The two starters in the backcourt are obvious: Raymond Felton and Ronnie Brewer. What Woodson does after those two guys is a question that remains to be answered. Assuming J.R. Smith is back from his ankle/Achilles injury, he’ll be the first guy off the bench at shooting guard. He might even see some time at small forward against certain teams. Jason Kidd will get minutes backing up Felton, and I think Woodson will find time for Pablo Prigioni as well.
All in all, until Stoudemire gets back, here’s how I see Woodson breaking down the 240 minutes available in an NBA game:
Raymond Felton: 31
Jason Kidd: 25
Pablo Prigioni: 8
Ronnie Brewer: 19
J.R. Smith: 24 (11 minutes as SF)
Carmelo Anthony: 38 (23 minutes at PF)
Steve Novak: 22
Tyson Chandler: 34
Kurt Thomas: 25
Marcus Camby or Rasheed Wallace: 14
Looking at those minutes, it’s pretty clear why the Knicks need either Camby or Wallace to be ready for next Thursday’s game. If they can’t go, the Knicks would have to go with Anthony at power forward for another 14 minutes a game and play more of Smith and Novak. Chandler missing significant time would be an absolute disaster for the Knicks, and it would turn them into a small-ball team that would struggle mightily on the boards.

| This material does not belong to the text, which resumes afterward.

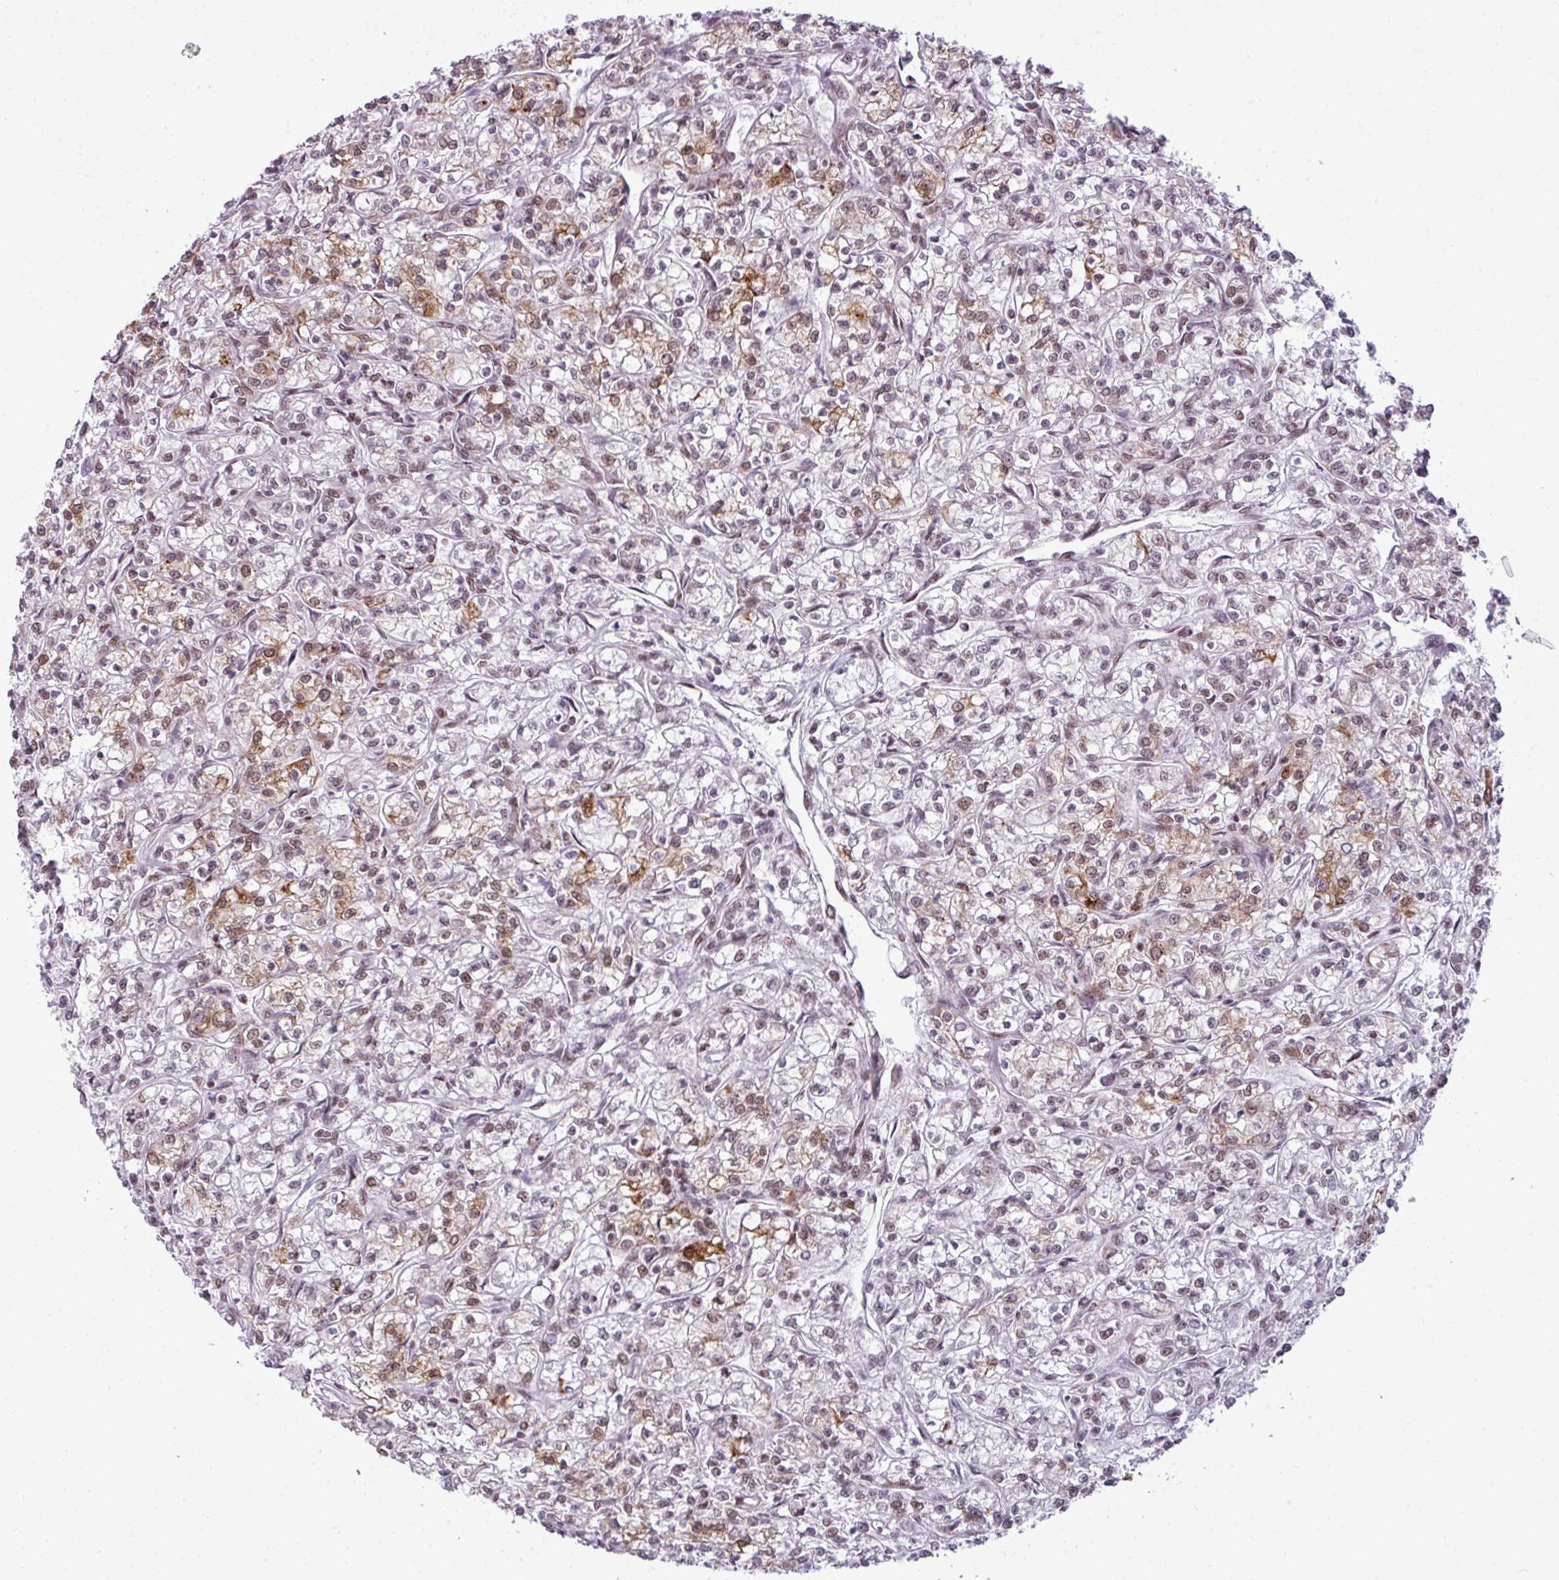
{"staining": {"intensity": "moderate", "quantity": ">75%", "location": "cytoplasmic/membranous,nuclear"}, "tissue": "renal cancer", "cell_type": "Tumor cells", "image_type": "cancer", "snomed": [{"axis": "morphology", "description": "Adenocarcinoma, NOS"}, {"axis": "topography", "description": "Kidney"}], "caption": "This photomicrograph displays renal adenocarcinoma stained with immunohistochemistry (IHC) to label a protein in brown. The cytoplasmic/membranous and nuclear of tumor cells show moderate positivity for the protein. Nuclei are counter-stained blue.", "gene": "ARL6IP4", "patient": {"sex": "female", "age": 59}}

Once Stoudemire gets back and starts playing his 32 minutes, I would bet that both Prigioni and Thomas will be taken out of the rotation, unless either is playing exceptional basketball. I would think Woodson would prefer to keep Novak at around 22 minutes and Smith at 25, rather than give some bit playing time to Prigioni or Thomas.
Next week I’ll do my best to preview the NBA season, including Eastern and Western Conference Previews, a very comprehensive look at the Knicks and then a little story about the new Knicks-Nets rivalry. I’ll put my predictions on paper so all of you can mock me for the next six months. It’s a win-win for everyone!
One Other Quick Note: It’s a shame to see David Stern retire as NBA commissioner in 2014. He’s the only person I’ve ever known to fill that position, and he has done a fantastic job despite the lockout last year. I’m sure that Adam Silver will do equally well, but never with the aplomb and hilarious one liners that Stern provides on a regular basis. I’m just looking forward to the next year-plus of Stern, since he will likely be even more local and willing to comment on things since he is on his way out the door. It should be fun.